**EXERCISE DESCRIPTION:**
Set out the lines of the records below as a numbered list, beginning at the line that has "耐久性を兼ね備えています。 12インチ・ロングアームのご用" and stopping after the one that has "Tilmeld dig, og få 15% på dit køb.*". Leave out blank lines and the pictures.

**INPUT MATERIAL:**
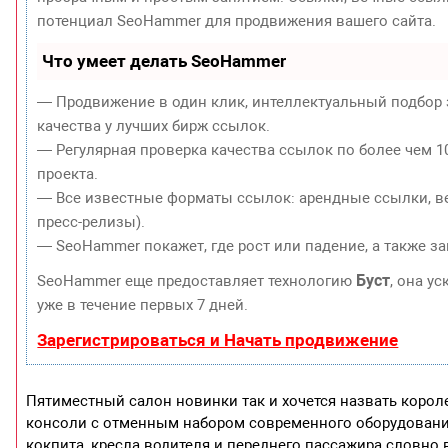
потенциал SeoHammer для продвижения вашего сайта.
Что умеет делать SeoHammer
— Продвижение в один клик, интеллектуальный подбор 
качества у лучших бирж ссылок.
— Регулярная проверка качества ссылок по более чем 1
проекта.
— Все известные форматы ссылок: арендные ссылки, ве
пресс-релизы).
— SeoHammer покажет, где рост или падение, а также з
Буст
SeoHammer еще предоставляет технологию
, она у
уже в течение первых 7 дней.
Зарегистрироваться и Начать продвижение
Пятиместный салон новинки так и хочется назвать корол
консоли с отменным набором современного оборудовани
кокпита, кресла водителя и переднего пассажира словно 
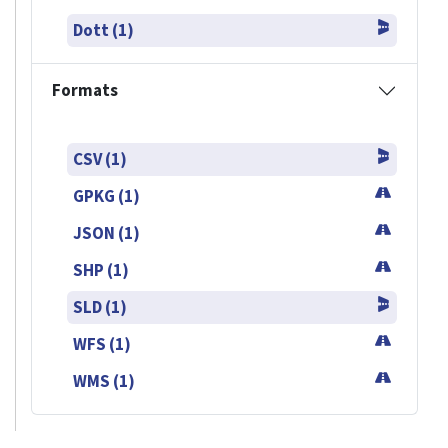
Dott (1)
Formats
CSV (1)
GPKG (1)
JSON (1)
SHP (1)
SLD (1)
WFS (1)
WMS (1)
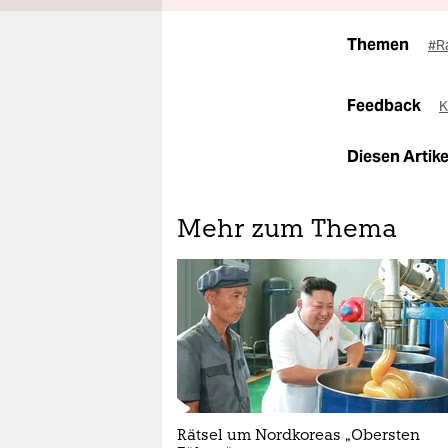
Themen
#R
Feedback
K
Diesen Artikel
Mehr zum Thema
Rätsel um Nordkoreas „Obersten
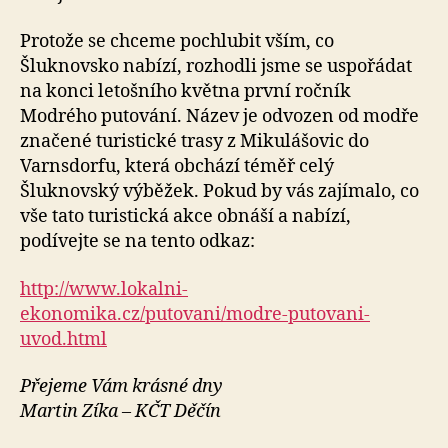
Protože se chceme pochlubit vším, co
Šluknovsko nabízí, rozhodli jsme se uspořádat
na konci letošního května první ročník
Modrého putování. Název je odvozen od modře
značené turistické trasy z Mikulášovic do
Varnsdorfu, která obchází téměř celý
Šluknovský výběžek. Pokud by vás zajímalo, co
vše tato turistická akce obnáší a nabízí,
podívejte se na tento odkaz:
http://www.lokalni-
ekonomika.cz/putovani/modre-putovani-
uvod.html
Přejeme Vám krásné dny
Martin Zíka – KČT Děčín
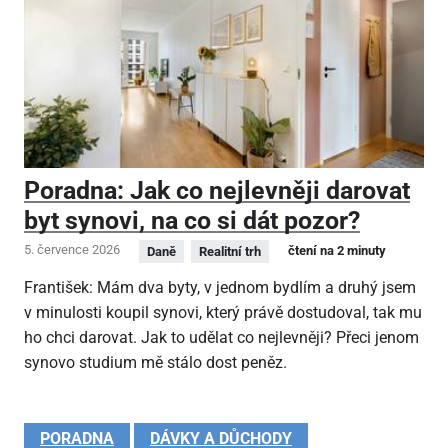
Poradna: Jak co nejlevněji darovat
byt synovi, na co si dát pozor?
5. července 2026
čtení na 2 minuty
Daně
Realitní trh
František: Mám dva byty, v jednom bydlím a druhý jsem
v minulosti koupil synovi, který právě dostudoval, tak mu
ho chci darovat. Jak to udělat co nejlevněji? Přeci jenom
synovo studium mě stálo dost peněz.
PORADNA
DÁVKY A DŮCHODY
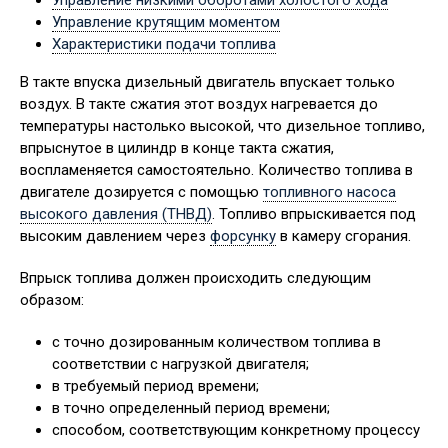
Управление низкими оборотами холостого хода
Управление крутящим моментом
Характеристики подачи топлива
В такте впуска дизельный двигатель впускает только
воздух. В такте сжатия этот воздух нагревается до
температуры настолько высокой, что дизельное топливо,
впрыснутое в цилиндр в конце такта сжатия,
воспламеняется самостоятельно. Количество топлива в
двигателе дозируется с помощью
топливного насоса
высокого давления (ТНВД)
. Топливо впрыскивается под
высоким давлением через
форсунку
в камеру сгорания.
Впрыск топлива должен происходить следующим
образом:
с точно дозированным количеством топлива в
соответствии с нагрузкой двигателя;
в требуемый период времени;
в точно определенный период времени;
способом, соответствующим конкретному процессу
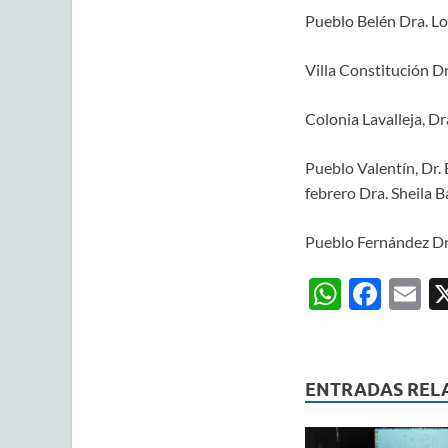
Pueblo Belén Dra. Lor
Villa Constitución Dr.
Colonia Lavalleja, Dr
Pueblo Valentín, Dr. 
febrero Dra. Sheila B
Pueblo Fernández Dr.
W
F
E
h
ac
m
at
e
ai
s
b
ENTRADAS REL
A
o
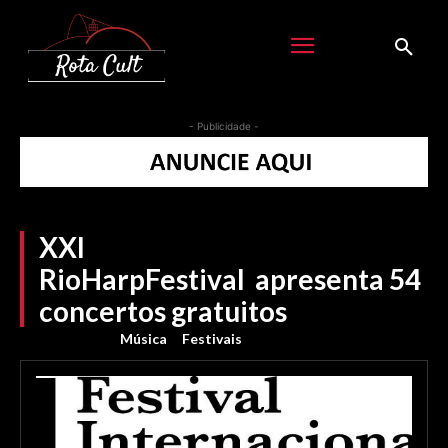
- Publicidade -
XXI
RioHarpFestival apresenta 54
concertos gratuitos
Música
Festivais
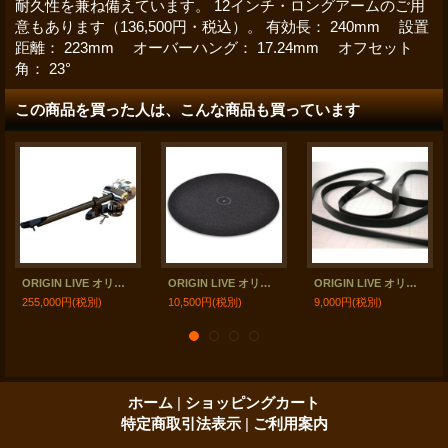
耐久性を兼ね備えています。 12インチ・ロングアームのご用
意もあります（136,500円・税込）。 有効長： 240mm 設置
距離： 223mm オーバーハング： 17.24mm オフセット
角： 23°
この商品を買った人は、こんな商品も買っています
ORIGIN LIVE オリジン・ライヴ／Zephyr トーンアーム
ORIGIN LIVE オリジン・ライヴ／Platter Mat ターンテーブルマット
ORIGIN LIVE オリジン・ライヴ／High Performance Flat Belt オーダーメイド・ドライブベルト
255,000円
(税別)
10,500円
(税別)
9,000円
(税別)
ホーム
|
ショッピングカート
特定商取引法表示
|
ご利用案内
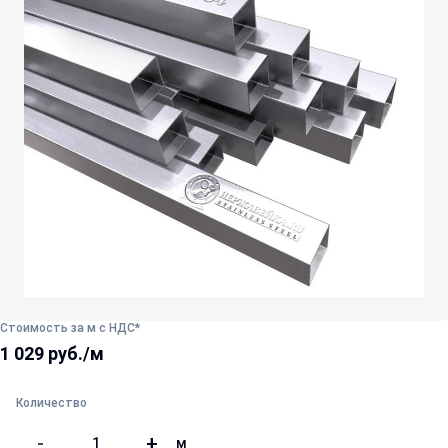
Стоимость за м с НДС*
1 029 руб./м
Количество
-
+
м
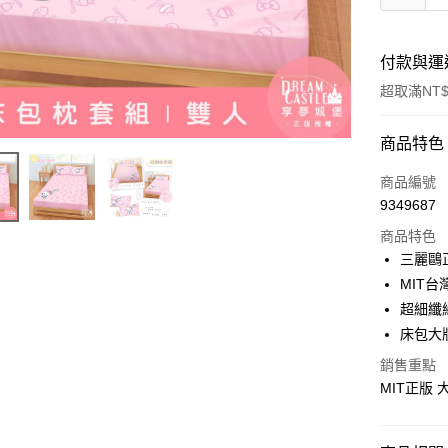
付款與運
超取滿NT$
付款方式
商品特色
信用卡一
商品編號
9349687
超商取貨
商品特色
LINE Pay
三麗鷗
MIT台
Apple Pay
超細纖
街口支付
床包大
悠遊付
銷售重點
MIT正版
Google Pa
ATM付款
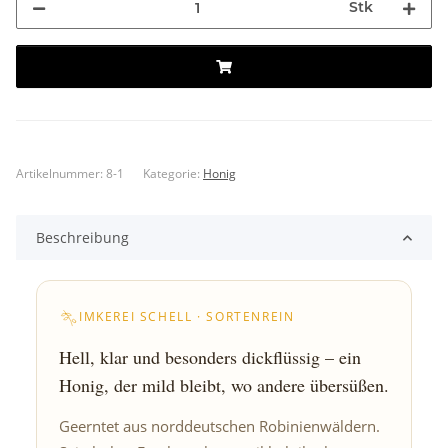
Stk
Artikelnummer:
8-1
Kategorie:
Honig
Beschreibung
IMKEREI SCHELL · SORTENREIN
Hell, klar und besonders dickflüssig – ein
Honig, der mild bleibt, wo andere übersüßen.
Geerntet aus norddeutschen Robinienwäldern.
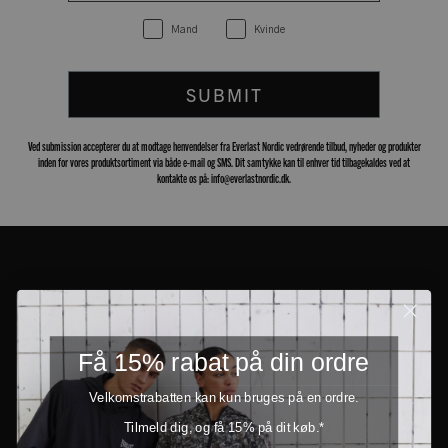
Mand
Kvinde
SUBMIT
Ved submission accepterer du at modtage henvendelser fra Everlast Nordic vedrørende tilbud, nyheder og produkter
inden for vores produktsortiment via både e-mail og SMS. Dit samtykke kan til enhver tid tilbagekaldes ved at
kontakte os på: info@everlastnordic.dk.
Få 15% rabat på din ordre
Velkomstrabatten kan kun bruges på en ordre.
Tilmeld dig, og få 15% på dit køb.*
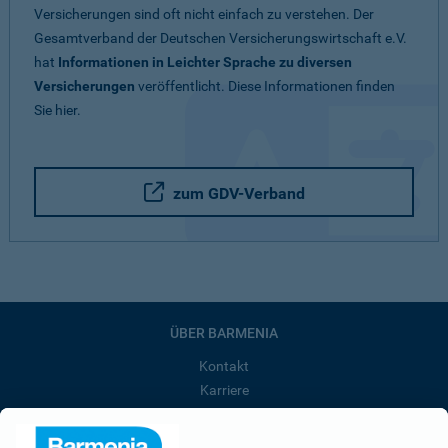
Versicherungen sind oft nicht einfach zu verstehen. Der
Gesamtverband der Deutschen Versicherungswirtschaft e.V.
hat
Informationen in Leichter Sprache zu diversen
Versicherungen
veröffentlicht. Diese Informationen finden
Sie hier.
zum GDV-Verband
ÜBER BARMENIA
Kontakt
Karriere
Presse
Unternehmen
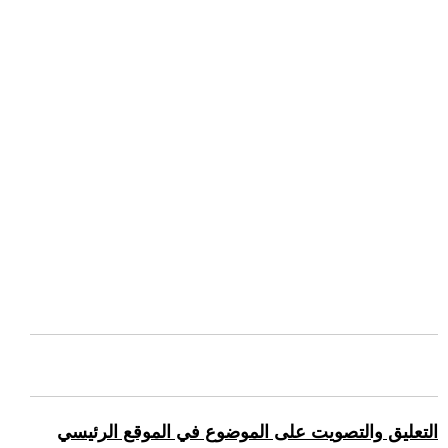
التعليق والتصويت على الموضوع في الموقع الرئيسي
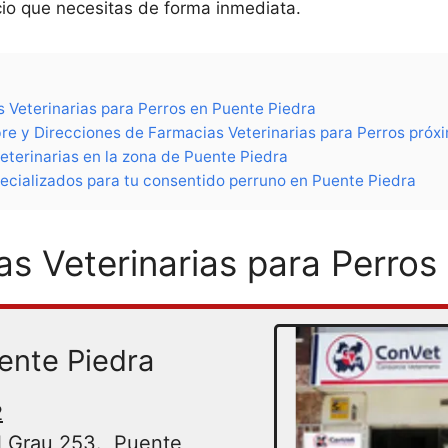
icio que necesitas de forma inmediata.
s Veterinarias para Perros en Puente Piedra
e y Direcciones de Farmacias Veterinarias para Perros próx
eterinarias en la zona de Puente Piedra
ecializados para tu consentido perruno en Puente Piedra
as Veterinarias para Perros
ente Piedra
2
 Grau 253., Puente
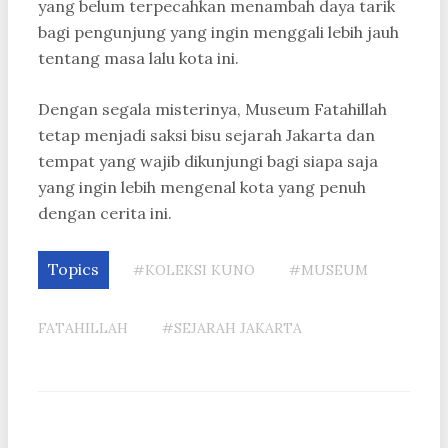
yang belum terpecahkan menambah daya tarik
bagi pengunjung yang ingin menggali lebih jauh
tentang masa lalu kota ini.
Dengan segala misterinya, Museum Fatahillah
tetap menjadi saksi bisu sejarah Jakarta dan
tempat yang wajib dikunjungi bagi siapa saja
yang ingin lebih mengenal kota yang penuh
dengan cerita ini.
Topics
#KOLEKSI KUNO
#MUSEUM
FATAHILLAH
#SEJARAH JAKARTA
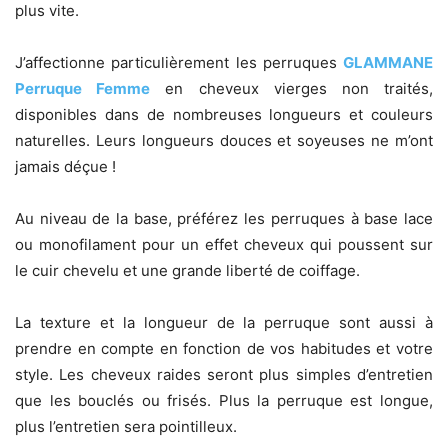
plus vite.
J’affectionne particulièrement les perruques
GLAMMANE
Perruque Femme
en cheveux vierges non traités,
disponibles dans de nombreuses longueurs et couleurs
naturelles. Leurs longueurs douces et soyeuses ne m’ont
jamais déçue !
Au niveau de la base, préférez les perruques à base lace
ou monofilament pour un effet cheveux qui poussent sur
le cuir chevelu et une grande liberté de coiffage.
La texture et la longueur de la perruque sont aussi à
prendre en compte en fonction de vos habitudes et votre
style. Les cheveux raides seront plus simples d’entretien
que les bouclés ou frisés. Plus la perruque est longue,
plus l’entretien sera pointilleux.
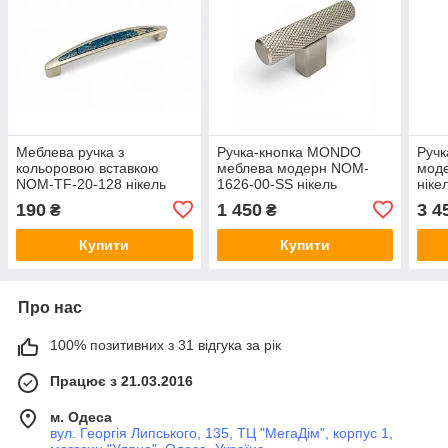
Меблева ручка з
Ручка-кнопка MONDO
Руч
кольоровою вставкою
меблева модерн NOM-
мод
NOM-TF-20-128 нікель
1626-00-SS нікель
ніке
матовий 128 мм
матовий
190
1 450
3 4
₴
₴
Купити
Купити
Про нас
100% позитивних з 31 відгука за рік
Працює з 21.03.2016
м. Одеса
вул. Георгія Липського, 135, ТЦ "МегаДім", корпус 1,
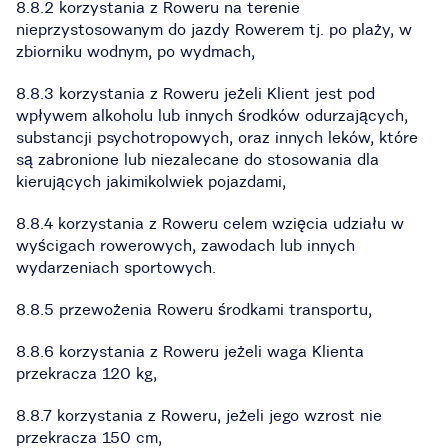
8.8.2 korzystania z Roweru na terenie
nieprzystosowanym do jazdy Rowerem tj. po plaży, w
zbiorniku wodnym, po wydmach,
8.8.3 korzystania z Roweru jeżeli Klient jest pod
wpływem alkoholu lub innych środków odurzających,
substancji psychotropowych, oraz innych leków, które
są zabronione lub niezalecane do stosowania dla
kierujących jakimikolwiek pojazdami,
8.8.4 korzystania z Roweru celem wzięcia udziału w
wyścigach rowerowych, zawodach lub innych
wydarzeniach sportowych.
8.8.5 przewożenia Roweru środkami transportu,
8.8.6 korzystania z Roweru jeżeli waga Klienta
przekracza 120 kg,
8.8.7 korzystania z Roweru, jeżeli jego wzrost nie
przekracza 150 cm,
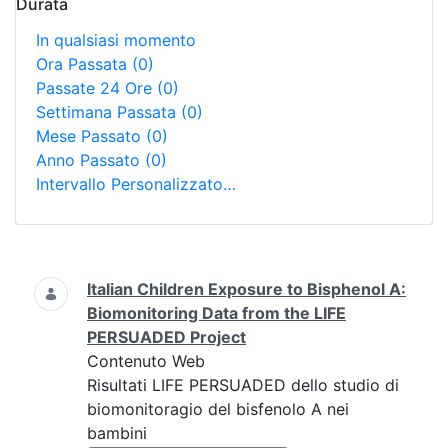
Durata
In qualsiasi momento
Ora Passata
(0)
Passate 24 Ore
(0)
Settimana Passata
(0)
Mese Passato
(0)
Anno Passato
(0)
Intervallo Personalizzato…
Ricerca
Italian Children Exposure to Bisphenol A:
Biomonitoring Data from the LIFE
PERSUADED Project
Contenuto Web
Risultati LIFE PERSUADED dello studio di
biomonitoragio del bisfenolo A nei
bambini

**ANSWER FOR THE TASK:**
1. 耐久性を兼ね備えています。 12インチ・ロングアームのご用
2. 意もあります（136,500円・税込）。 有効長： 240mm 設置
3. 距離： 223mm オーバーハング： 17.24mm オフセット
4. 角： 23°
5. この商品を買った人は、こんな商品も買っています
6. ORIGIN LIVE オリジン・ライヴ／Zephyr トーンアーム
7. ORIGIN LIVE オリジン・ライヴ／Platter Mat ターンテーブルマット
8. ORIGIN LIVE オリジン・ライヴ／High Performance Flat Belt オーダーメイド・ドライブベルト
9. 255,000円
10. (税別)
11. 10,500円
12. (税別)
13. 9,000円
14. (税別)
15. ホーム
16. |
17. ショッピングカート
18. 特定商取引法表示
19. |
20. ご利用案内
21. Стоимость за м с НДС*
22. 1 029 руб./м
23. Количество
24. -
25. +
26. м
27. 付款與運
28. 超取滿NT$
29. 付款方式
30. 商品特色
31. 信用卡一
32. 商品編號
33. 9349687
34. 超商取貨
35. 商品特色
36. LINE Pay
37. 三麗鷗
38. MIT台
39. Apple Pay
40. 超細纖
41. 街口支付
42. 床包大
43. 悠遊付
44. 銷售重點
45. MIT正版
46. Google Pa
47. ATM付款
48. Stk
49. Artikelnummer:
50. 8-1
51. Kategorie:
52. Honig
53. Beschreibung
54. IMKEREI SCHELL · SORTENREIN
55. Hell, klar und besonders dickflüssig – ein
56. Honig, der mild bleibt, wo andere übersüßen.
57. Geerntet aus norddeutschen Robinienwäldern.
58. Mand
59. Kvinde
60. SUBMIT
61. Ved submission accepterer du at modtage henvendelser fra Everlast Nordic vedrørende tilbud, nyheder og produkter
62. inden for vores produktsortiment via både e-mail og SMS. Dit samtykke kan til enhver tid tilbagekaldes ved at
63. kontakte os på: info@everlastnordic.dk.
64. Få 15% rabat på din ordre
65. Velkomstrabatten kan kun bruges på en ordre.
66. Tilmeld dig, og få 15% på dit køb.*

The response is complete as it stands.